Point correspondence tracking data:
##############################

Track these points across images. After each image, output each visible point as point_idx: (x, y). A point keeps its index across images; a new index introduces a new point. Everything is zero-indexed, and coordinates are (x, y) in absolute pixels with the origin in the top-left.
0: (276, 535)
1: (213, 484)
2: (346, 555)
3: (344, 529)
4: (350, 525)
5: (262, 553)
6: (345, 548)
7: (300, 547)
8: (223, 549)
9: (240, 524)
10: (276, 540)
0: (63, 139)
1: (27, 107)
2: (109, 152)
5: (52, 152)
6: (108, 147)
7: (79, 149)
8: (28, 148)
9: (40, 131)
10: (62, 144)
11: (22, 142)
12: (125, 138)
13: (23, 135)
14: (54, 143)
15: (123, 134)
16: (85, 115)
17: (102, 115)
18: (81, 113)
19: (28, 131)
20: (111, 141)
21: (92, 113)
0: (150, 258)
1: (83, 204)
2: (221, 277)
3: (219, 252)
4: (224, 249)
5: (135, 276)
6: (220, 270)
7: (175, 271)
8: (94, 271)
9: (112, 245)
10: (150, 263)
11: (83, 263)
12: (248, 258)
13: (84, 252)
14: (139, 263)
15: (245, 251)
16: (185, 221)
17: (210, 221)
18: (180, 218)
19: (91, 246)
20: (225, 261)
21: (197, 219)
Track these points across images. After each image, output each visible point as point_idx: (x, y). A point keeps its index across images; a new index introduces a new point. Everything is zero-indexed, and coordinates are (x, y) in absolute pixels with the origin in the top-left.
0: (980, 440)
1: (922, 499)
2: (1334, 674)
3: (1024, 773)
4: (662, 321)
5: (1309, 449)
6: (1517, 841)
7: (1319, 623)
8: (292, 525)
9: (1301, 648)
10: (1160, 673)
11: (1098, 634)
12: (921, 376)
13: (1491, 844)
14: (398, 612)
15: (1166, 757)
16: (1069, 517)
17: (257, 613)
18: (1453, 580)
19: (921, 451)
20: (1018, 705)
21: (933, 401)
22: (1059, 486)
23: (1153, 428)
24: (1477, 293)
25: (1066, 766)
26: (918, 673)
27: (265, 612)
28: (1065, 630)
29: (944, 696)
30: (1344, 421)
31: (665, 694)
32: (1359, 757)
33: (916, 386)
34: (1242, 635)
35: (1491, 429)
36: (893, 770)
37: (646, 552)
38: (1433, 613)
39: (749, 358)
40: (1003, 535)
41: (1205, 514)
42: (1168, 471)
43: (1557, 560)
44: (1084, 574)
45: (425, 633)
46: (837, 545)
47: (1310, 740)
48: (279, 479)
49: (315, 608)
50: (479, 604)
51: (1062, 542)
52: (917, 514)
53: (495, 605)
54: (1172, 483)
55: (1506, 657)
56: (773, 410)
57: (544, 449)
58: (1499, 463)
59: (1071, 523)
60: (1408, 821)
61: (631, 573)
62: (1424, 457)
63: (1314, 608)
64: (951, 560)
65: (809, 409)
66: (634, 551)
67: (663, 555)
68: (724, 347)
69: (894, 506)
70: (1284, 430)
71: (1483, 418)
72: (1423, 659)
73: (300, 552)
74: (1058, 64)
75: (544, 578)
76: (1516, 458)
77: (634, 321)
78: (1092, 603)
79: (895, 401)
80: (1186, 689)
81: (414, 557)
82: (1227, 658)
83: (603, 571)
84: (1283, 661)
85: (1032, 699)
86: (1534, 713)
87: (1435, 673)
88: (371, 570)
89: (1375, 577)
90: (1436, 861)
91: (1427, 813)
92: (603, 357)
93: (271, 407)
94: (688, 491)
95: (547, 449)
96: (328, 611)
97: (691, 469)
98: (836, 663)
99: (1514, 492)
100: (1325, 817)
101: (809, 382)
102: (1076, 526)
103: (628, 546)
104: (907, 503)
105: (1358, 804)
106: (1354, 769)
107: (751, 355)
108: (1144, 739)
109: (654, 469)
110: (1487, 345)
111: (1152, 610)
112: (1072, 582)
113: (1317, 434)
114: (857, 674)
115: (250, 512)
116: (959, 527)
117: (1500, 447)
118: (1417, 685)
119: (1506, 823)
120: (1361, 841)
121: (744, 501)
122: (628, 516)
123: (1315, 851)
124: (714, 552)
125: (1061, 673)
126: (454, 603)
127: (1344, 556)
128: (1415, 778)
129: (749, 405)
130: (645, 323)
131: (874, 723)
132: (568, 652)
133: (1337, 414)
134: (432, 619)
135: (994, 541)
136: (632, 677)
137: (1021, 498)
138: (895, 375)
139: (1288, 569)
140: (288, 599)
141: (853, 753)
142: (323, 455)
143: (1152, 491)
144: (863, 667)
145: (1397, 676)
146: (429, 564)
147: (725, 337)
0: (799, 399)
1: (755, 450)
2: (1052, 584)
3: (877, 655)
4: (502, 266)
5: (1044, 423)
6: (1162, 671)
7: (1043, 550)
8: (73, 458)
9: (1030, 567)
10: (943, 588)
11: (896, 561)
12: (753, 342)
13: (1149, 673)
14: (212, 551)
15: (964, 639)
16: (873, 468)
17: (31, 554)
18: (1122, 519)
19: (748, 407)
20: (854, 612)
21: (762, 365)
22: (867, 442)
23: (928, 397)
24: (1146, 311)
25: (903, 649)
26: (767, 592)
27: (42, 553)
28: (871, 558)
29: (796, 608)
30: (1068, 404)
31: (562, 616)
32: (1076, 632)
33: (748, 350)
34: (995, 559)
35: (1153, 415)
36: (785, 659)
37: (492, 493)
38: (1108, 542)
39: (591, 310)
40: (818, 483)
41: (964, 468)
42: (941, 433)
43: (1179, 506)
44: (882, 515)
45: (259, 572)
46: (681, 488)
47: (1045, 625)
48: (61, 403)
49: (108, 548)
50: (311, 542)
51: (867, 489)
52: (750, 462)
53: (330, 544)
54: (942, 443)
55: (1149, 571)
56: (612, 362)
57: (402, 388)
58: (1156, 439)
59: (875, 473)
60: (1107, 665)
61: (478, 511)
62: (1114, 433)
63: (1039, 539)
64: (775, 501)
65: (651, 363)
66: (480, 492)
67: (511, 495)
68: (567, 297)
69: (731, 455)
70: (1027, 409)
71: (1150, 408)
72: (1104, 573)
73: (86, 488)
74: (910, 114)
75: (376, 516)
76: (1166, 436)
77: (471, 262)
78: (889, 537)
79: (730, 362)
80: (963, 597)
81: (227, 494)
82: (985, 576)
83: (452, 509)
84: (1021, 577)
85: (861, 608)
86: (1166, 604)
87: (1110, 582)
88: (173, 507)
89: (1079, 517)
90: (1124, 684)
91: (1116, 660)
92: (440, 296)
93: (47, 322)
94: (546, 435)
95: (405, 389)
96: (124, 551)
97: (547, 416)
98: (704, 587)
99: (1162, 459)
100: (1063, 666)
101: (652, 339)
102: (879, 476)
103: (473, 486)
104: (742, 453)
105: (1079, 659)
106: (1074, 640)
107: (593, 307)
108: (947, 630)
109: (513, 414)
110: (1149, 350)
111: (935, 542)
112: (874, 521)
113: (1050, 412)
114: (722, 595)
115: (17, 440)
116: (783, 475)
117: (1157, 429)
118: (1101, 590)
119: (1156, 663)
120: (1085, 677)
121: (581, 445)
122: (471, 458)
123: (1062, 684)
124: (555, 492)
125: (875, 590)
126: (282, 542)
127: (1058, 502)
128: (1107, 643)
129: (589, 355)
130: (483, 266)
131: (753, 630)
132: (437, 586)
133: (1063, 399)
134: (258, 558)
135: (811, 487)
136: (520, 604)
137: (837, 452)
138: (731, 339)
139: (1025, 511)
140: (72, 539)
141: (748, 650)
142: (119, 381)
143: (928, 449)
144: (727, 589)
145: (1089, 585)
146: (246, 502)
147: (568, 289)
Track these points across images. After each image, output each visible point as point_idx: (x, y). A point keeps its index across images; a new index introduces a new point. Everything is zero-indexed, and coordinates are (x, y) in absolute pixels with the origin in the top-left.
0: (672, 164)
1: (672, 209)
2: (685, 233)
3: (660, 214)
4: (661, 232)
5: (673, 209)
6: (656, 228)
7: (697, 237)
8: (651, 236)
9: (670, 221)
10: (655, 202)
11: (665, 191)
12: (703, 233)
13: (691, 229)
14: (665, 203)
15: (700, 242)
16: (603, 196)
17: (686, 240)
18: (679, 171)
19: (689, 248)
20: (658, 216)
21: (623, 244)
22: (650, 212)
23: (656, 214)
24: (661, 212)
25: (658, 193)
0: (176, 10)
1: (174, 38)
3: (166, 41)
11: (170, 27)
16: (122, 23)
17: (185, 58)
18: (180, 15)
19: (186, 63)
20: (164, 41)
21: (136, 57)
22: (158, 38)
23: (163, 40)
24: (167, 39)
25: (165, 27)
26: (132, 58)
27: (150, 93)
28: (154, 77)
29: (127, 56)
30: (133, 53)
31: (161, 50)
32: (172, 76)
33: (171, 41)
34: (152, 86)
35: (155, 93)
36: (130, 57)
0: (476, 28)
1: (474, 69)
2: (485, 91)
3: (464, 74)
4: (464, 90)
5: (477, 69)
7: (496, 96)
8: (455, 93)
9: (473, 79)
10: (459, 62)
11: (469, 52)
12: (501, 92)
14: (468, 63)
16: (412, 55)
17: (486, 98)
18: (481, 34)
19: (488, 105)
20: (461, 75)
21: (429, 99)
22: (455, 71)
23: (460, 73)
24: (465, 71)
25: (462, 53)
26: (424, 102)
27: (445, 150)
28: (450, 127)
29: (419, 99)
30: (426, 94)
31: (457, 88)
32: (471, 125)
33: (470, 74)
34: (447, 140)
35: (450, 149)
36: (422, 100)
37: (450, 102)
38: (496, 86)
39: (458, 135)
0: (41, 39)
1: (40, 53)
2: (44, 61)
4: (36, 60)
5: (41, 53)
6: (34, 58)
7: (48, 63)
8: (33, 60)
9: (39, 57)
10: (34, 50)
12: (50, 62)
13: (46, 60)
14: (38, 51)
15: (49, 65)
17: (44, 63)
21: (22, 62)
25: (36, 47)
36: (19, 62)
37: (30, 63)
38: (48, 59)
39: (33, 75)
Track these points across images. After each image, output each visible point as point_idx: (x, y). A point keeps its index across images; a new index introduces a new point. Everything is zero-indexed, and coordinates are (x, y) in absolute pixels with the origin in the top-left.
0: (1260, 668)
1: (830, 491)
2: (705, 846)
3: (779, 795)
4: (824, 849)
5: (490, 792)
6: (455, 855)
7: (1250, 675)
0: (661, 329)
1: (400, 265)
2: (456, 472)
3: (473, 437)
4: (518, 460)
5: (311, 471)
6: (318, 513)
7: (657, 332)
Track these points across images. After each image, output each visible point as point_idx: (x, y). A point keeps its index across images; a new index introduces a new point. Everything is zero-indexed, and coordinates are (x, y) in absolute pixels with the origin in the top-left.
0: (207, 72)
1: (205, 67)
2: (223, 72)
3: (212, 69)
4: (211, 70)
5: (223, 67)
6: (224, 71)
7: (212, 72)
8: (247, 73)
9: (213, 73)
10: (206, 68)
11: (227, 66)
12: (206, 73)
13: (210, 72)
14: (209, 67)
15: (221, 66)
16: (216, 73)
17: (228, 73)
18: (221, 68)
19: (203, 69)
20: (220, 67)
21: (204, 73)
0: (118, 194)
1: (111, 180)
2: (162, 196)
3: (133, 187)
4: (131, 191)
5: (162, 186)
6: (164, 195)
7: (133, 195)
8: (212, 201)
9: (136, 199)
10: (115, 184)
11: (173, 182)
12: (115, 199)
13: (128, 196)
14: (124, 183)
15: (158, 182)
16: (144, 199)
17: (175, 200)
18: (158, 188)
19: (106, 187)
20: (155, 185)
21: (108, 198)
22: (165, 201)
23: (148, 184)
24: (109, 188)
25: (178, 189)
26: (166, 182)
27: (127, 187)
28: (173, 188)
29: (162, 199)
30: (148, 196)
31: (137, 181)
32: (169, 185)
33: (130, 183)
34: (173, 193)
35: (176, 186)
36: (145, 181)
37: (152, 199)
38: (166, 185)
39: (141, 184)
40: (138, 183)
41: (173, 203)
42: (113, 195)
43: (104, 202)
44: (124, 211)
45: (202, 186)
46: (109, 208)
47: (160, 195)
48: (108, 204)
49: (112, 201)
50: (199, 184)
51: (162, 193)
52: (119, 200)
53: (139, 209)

##############################

(Work to complete): Starting at the line of the entries that contains "11: (22, 142)" and ending after the line that contains "21: (197, 219)", give every line as a JSON list of strings, one string per line, leaving out blank lines.

(Reply):
[
  "11: (22, 142)",
  "12: (125, 138)",
  "13: (23, 135)",
  "14: (54, 143)",
  "15: (123, 134)",
  "16: (85, 115)",
  "17: (102, 115)",
  "18: (81, 113)",
  "19: (28, 131)",
  "20: (111, 141)",
  "21: (92, 113)",
  "0: (150, 258)",
  "1: (83, 204)",
  "2: (221, 277)",
  "3: (219, 252)",
  "4: (224, 249)",
  "5: (135, 276)",
  "6: (220, 270)",
  "7: (175, 271)",
  "8: (94, 271)",
  "9: (112, 245)",
  "10: (150, 263)",
  "11: (83, 263)",
  "12: (248, 258)",
  "13: (84, 252)",
  "14: (139, 263)",
  "15: (245, 251)",
  "16: (185, 221)",
  "17: (210, 221)",
  "18: (180, 218)",
  "19: (91, 246)",
  "20: (225, 261)",
  "21: (197, 219)"
]